* **PROMPT**
Rename "Pensacola" to "Tallahassee" everywhere in the entries below and keep every other line the same.

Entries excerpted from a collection
■ ■ ■
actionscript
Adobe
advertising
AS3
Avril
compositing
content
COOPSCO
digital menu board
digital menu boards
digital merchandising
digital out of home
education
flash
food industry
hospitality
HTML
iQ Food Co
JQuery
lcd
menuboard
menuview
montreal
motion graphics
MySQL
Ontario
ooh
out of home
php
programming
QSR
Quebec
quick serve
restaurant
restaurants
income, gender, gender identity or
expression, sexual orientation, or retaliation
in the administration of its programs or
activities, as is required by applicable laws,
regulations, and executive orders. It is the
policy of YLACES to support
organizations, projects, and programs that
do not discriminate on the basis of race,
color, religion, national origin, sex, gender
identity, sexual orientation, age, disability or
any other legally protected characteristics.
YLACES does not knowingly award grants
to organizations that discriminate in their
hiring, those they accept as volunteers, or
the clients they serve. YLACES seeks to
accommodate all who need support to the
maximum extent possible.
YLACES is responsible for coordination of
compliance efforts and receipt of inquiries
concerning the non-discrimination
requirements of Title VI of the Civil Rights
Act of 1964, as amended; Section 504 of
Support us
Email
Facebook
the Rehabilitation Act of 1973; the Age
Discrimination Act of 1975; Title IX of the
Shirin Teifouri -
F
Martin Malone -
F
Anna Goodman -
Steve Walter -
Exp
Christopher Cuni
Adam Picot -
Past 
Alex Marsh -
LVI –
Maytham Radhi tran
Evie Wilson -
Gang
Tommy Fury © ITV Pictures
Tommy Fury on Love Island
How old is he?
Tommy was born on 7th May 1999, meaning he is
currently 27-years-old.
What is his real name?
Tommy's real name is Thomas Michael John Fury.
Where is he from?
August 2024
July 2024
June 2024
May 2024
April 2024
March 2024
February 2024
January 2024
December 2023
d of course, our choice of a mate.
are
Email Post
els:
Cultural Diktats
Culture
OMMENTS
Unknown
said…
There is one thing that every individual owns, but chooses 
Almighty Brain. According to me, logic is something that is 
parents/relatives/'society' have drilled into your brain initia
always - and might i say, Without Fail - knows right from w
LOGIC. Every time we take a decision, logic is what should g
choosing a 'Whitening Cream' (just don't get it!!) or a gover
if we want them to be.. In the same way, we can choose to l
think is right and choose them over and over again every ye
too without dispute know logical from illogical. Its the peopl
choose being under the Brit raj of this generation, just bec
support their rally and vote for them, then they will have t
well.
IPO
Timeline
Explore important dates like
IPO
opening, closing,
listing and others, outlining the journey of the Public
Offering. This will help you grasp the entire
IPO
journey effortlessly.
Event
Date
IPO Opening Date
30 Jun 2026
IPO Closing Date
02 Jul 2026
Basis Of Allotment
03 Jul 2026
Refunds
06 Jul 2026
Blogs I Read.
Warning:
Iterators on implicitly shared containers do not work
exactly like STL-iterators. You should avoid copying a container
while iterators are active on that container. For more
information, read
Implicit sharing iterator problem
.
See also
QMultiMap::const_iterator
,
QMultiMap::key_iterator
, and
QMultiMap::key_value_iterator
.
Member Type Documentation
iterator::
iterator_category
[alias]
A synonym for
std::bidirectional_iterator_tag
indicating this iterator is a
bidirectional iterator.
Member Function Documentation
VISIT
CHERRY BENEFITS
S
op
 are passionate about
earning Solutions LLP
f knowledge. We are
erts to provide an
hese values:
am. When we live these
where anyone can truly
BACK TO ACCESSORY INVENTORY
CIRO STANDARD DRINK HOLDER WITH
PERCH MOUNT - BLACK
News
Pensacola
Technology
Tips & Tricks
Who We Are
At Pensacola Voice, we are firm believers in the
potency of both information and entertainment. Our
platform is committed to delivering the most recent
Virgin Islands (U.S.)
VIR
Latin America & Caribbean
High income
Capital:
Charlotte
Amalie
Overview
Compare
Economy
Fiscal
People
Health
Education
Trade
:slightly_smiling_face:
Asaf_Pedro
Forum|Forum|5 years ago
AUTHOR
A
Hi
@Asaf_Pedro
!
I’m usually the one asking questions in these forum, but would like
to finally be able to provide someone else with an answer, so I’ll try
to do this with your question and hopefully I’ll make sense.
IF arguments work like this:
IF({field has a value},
■ ■ ■
* **EXPECTED OUTPUT**
actionscript
Adobe
advertising
AS3
Avril
compositing
content
COOPSCO
digital menu board
digital menu boards
digital merchandising
digital out of home
education
flash
food industry
hospitality
HTML
iQ Food Co
JQuery
lcd
menuboard
menuview
montreal
motion graphics
MySQL
Ontario
ooh
out of home
php
programming
QSR
Quebec
quick serve
restaurant
restaurants
income, gender, gender identity or
expression, sexual orientation, or retaliation
in the administration of its programs or
activities, as is required by applicable laws,
regulations, and executive orders. It is the
policy of YLACES to support
organizations, projects, and programs that
do not discriminate on the basis of race,
color, religion, national origin, sex, gender
identity, sexual orientation, age, disability or
any other legally protected characteristics.
YLACES does not knowingly award grants
to organizations that discriminate in their
hiring, those they accept as volunteers, or
the clients they serve. YLACES seeks to
accommodate all who need support to the
maximum extent possible.
YLACES is responsible for coordination of
compliance efforts and receipt of inquiries
concerning the non-discrimination
requirements of Title VI of the Civil Rights
Act of 1964, as amended; Section 504 of
Support us
Email
Facebook
the Rehabilitation Act of 1973; the Age
Discrimination Act of 1975; Title IX of the
Shirin Teifouri -
F
Martin Malone -
F
Anna Goodman -
Steve Walter -
Exp
Christopher Cuni
Adam Picot -
Past 
Alex Marsh -
LVI –
Maytham Radhi tran
Evie Wilson -
Gang
Tommy Fury © ITV Pictures
Tommy Fury on Love Island
How old is he?
Tommy was born on 7th May 1999, meaning he is
currently 27-years-old.
What is his real name?
Tommy's real name is Thomas Michael John Fury.
Where is he from?
August 2024
July 2024
June 2024
May 2024
April 2024
March 2024
February 2024
January 2024
December 2023
d of course, our choice of a mate.
are
Email Post
els:
Cultural Diktats
Culture
OMMENTS
Unknown
said…
There is one thing that every individual owns, but chooses 
Almighty Brain. According to me, logic is something that is 
parents/relatives/'society' have drilled into your brain initia
always - and might i say, Without Fail - knows right from w
LOGIC. Every time we take a decision, logic is what should g
choosing a 'Whitening Cream' (just don't get it!!) or a gover
if we want them to be.. In the same way, we can choose to l
think is right and choose them over and over again every ye
too without dispute know logical from illogical. Its the peopl
choose being under the Brit raj of this generation, just bec
support their rally and vote for them, then they will have t
well.
IPO
Timeline
Explore important dates like
IPO
opening, closing,
listing and others, outlining the journey of the Public
Offering. This will help you grasp the entire
IPO
journey effortlessly.
Event
Date
IPO Opening Date
30 Jun 2026
IPO Closing Date
02 Jul 2026
Basis Of Allotment
03 Jul 2026
Refunds
06 Jul 2026
Blogs I Read.
Warning:
Iterators on implicitly shared containers do not work
exactly like STL-iterators. You should avoid copying a container
while iterators are active on that container. For more
information, read
Implicit sharing iterator problem
.
See also
QMultiMap::const_iterator
,
QMultiMap::key_iterator
, and
QMultiMap::key_value_iterator
.
Member Type Documentation
iterator::
iterator_category
[alias]
A synonym for
std::bidirectional_iterator_tag
indicating this iterator is a
bidirectional iterator.
Member Function Documentation
VISIT
CHERRY BENEFITS
S
op
 are passionate about
earning Solutions LLP
f knowledge. We are
erts to provide an
hese values:
am. When we live these
where anyone can truly
BACK TO ACCESSORY INVENTORY
CIRO STANDARD DRINK HOLDER WITH
PERCH MOUNT - BLACK
News
Tallahassee
Technology
Tips & Tricks
Who We Are
At Tallahassee Voice, we are firm believers in the
potency of both information and entertainment. Our
platform is committed to delivering the most recent
Virgin Islands (U.S.)
VIR
Latin America & Caribbean
High income
Capital:
Charlotte
Amalie
Overview
Compare
Economy
Fiscal
People
Health
Education
Trade
:slightly_smiling_face:
Asaf_Pedro
Forum|Forum|5 years ago
AUTHOR
A
Hi
@Asaf_Pedro
!
I’m usually the one asking questions in these forum, but would like
to finally be able to provide someone else with an answer, so I’ll try
to do this with your question and hopefully I’ll make sense.
IF arguments work like this:
IF({field has a value},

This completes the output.